Инвалид шевельнулся на стуле. Савченко, боясь, что он свалится, придержал тележку рукой, а инвалид словно бы и не заметил этого, он пребывал в неком расстроенном онемении, вызванном виной, боязнью того, что жена поставит на нем крест, не будет больше кормить и тогда лишится он последнего, что у него есть – крова, дочек, общения.
Останется у инвалида в таком разе одна лишь тропка – в нети, – ну, а мужества, чтобы одолеть эту тропку на своей шарикоподшипниковой тележке, у него хватит. Жить трудно, а умирать… умирать всегда было легко.
– Ты на каком фронте воевал? – спросил его Савченко.
– А? – инвалид очнулся, вскинулся, глянул на майора мокрыми незрячими глазами. – Я?

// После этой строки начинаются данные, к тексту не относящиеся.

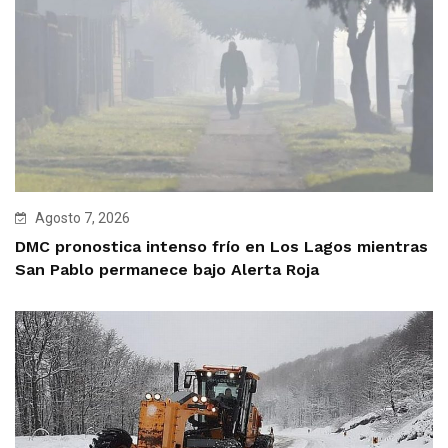
Agosto 7, 2026
DMC pronostica intenso frío en Los Lagos mientras
San Pablo permanece bajo Alerta Roja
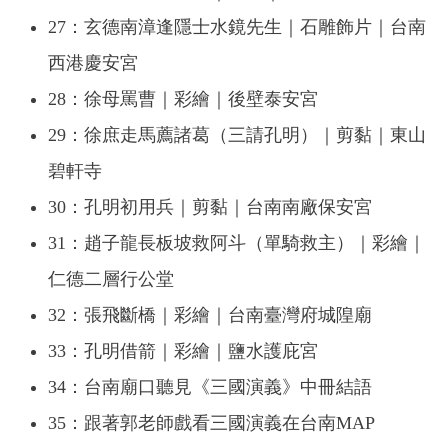
27：玄德南漳逢隱士水鏡先生｜石雕飾片｜台南
西港慶安宮
28：徐母罵曹｜彩繪｜後壁泰安宮
29：徐庶走馬薦諸葛（三請孔明）｜剪黏｜東山
碧軒寺
30：孔明初用兵｜剪黏｜台南南廠保安宮
31：趙子龍長板坡救阿斗（單騎救主）｜彩繪｜
仁德二層行公堂
32：張飛斷橋｜彩繪｜台南臺灣府城隍廟
33：孔明借箭｜彩繪｜鹽水護庇宮
34：台南廟口聽見《三國演義》中冊結語
35：跟著郭老師戲看三國演義在台南MAP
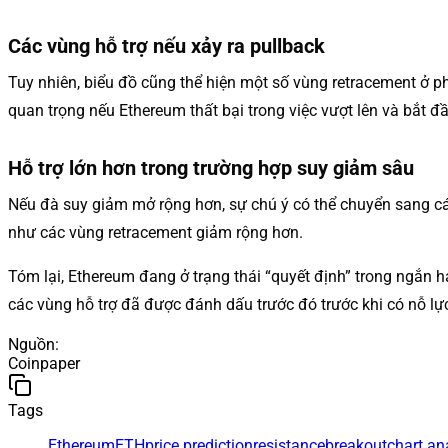
Các vùng hỗ trợ nếu xảy ra pullback
Tuy nhiên, biểu đồ cũng thể hiện một số vùng retracement ở p
quan trọng nếu Ethereum thất bại trong việc vượt lên và bắt đầ
Hỗ trợ lớn hơn trong trường hợp suy giảm sâu
Nếu đà suy giảm mở rộng hơn, sự chú ý có thể chuyển sang c
như các vùng retracement giảm rộng hơn.
Tóm lại, Ethereum đang ở trạng thái “quyết định” trong ngắn h
các vùng hỗ trợ đã được đánh dấu trước đó trước khi có nỗ lực
Nguồn
:
Coinpaper
Tags
Ethereum
ETH
price prediction
resistance
breakout
chart an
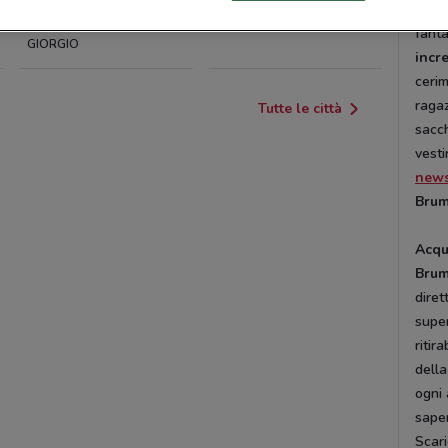
L’acq
PORTO SAN
CATTOLICA
fanta
GIORGIO
incr
cerim
ragaz
Tutte le città
sacch
vesti
news
Bru
Acqu
Bru
diret
super
ritir
dell
ogni 
saper
Scari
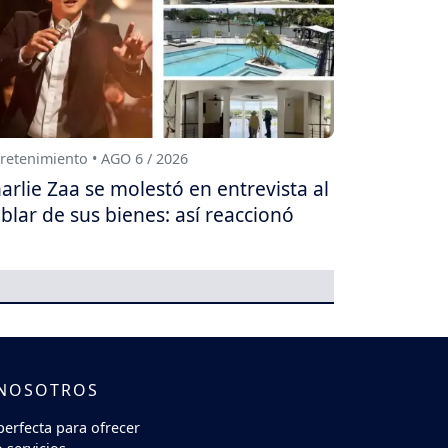
retenimiento • AGO 6 / 2026
arlie Zaa se molestó en entrevista al
blar de sus bienes: así reaccionó
 NOSOTROS
perfecta para ofrecer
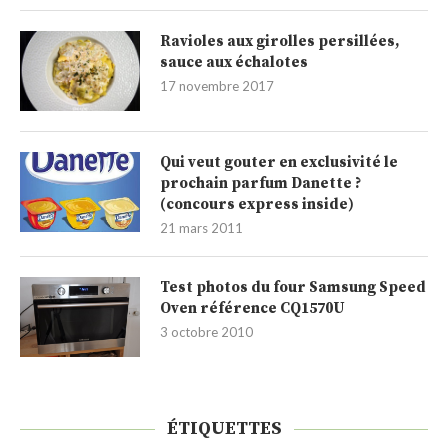
Ravioles aux girolles persillées,
sauce aux échalotes
17 novembre 2017
Qui veut gouter en exclusivité le
prochain parfum Danette ?
(concours express inside)
21 mars 2011
Test photos du four Samsung Speed
Oven référence CQ1570U
3 octobre 2010
ÉTIQUETTES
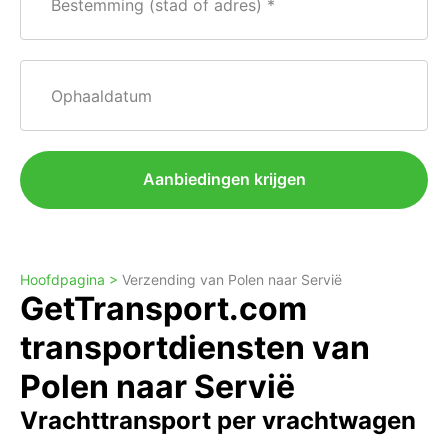
Bestemming (stad of adres)
Ophaaldatum
Aanbiedingen krijgen
Hoofdpagina >
Verzending van Polen naar Servië
GetTransport.com
transportdiensten van
Polen naar Servië
Vrachttransport per vrachtwagen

– На каком фронте, говорю, воевал?
– На разных, – инвалид махнул рукой, – на разных фронтах, – пожевал губами, соображая, что сказать. – Был на Волховском, был на Ленинградском, был на Первом Белорусском, – загнул один палец, другой, третий, вспоминая что-то, в глазах его зажглось что-то мученическое, в следующий миг взгляд потух и инвалид провел ладонью по столу, словно бы сгребая с него еду: – Все!
– На Первом Белорусском я тоже был, – взял из миски картошку, уже потерявшую прежнюю горячесть, разжевал, почти не ощущая вкуса. – Может быть, там встречались?
– Может, – инвалид согласно наклонил голову.
Как часто мы не умеем в совершенно обыденных ситуациях найти нужные слова, мнемся, изрекаем прописные истины, подбираем высокопарные фразы, а нужно-то… нужно самое простое, может быть, очень немудреное, находящееся на виду слово, способное тронуть душу.
Почти всегда эти слова находятся на поверхности, взять их ничего не стоит, и почти всегда мы их упускаем: бессилен человек, бессильны его попытки… Нет бы майору успокоить инвалида, поддержать, – и пусть слова успокоения будут тщетными, но зато они станут единственно нужными, но вместо этого Савченко, ощущая, что голос его склеился вновь, избавился от прежней хриплой разбитости, сделался, как и раньше, звучным, почти командным, спросил вдруг:
– Как же ты, солдат, докатился до жизни такой?
– Как? – инвалид нехорошо дернулся, поднял лицо, виноватые влажные глаза его высохли в считанные миги, в них заплескался ясный злой огонь. – Еще, майор, может, спросишь, кто в этом виноват?
– Нет, не спрошу, – Савченко покачал головой, – не имею права.
– Конечно, не имеешь, не судья! – инвалид стукнул кулаком по столу, из груди его вырвалось что-то задавленное, тщательно скрываемое – то ли крик это был, то ли взрыд, то ли хрип, не поймешь, что, – плечи его перекосились и инвалид вновь сделался инвалидом, покалеченным человеком. – Как? А-а-а! – он рубанул рукой пространство. – Разве вы нас, целые да такие радостные, поймете?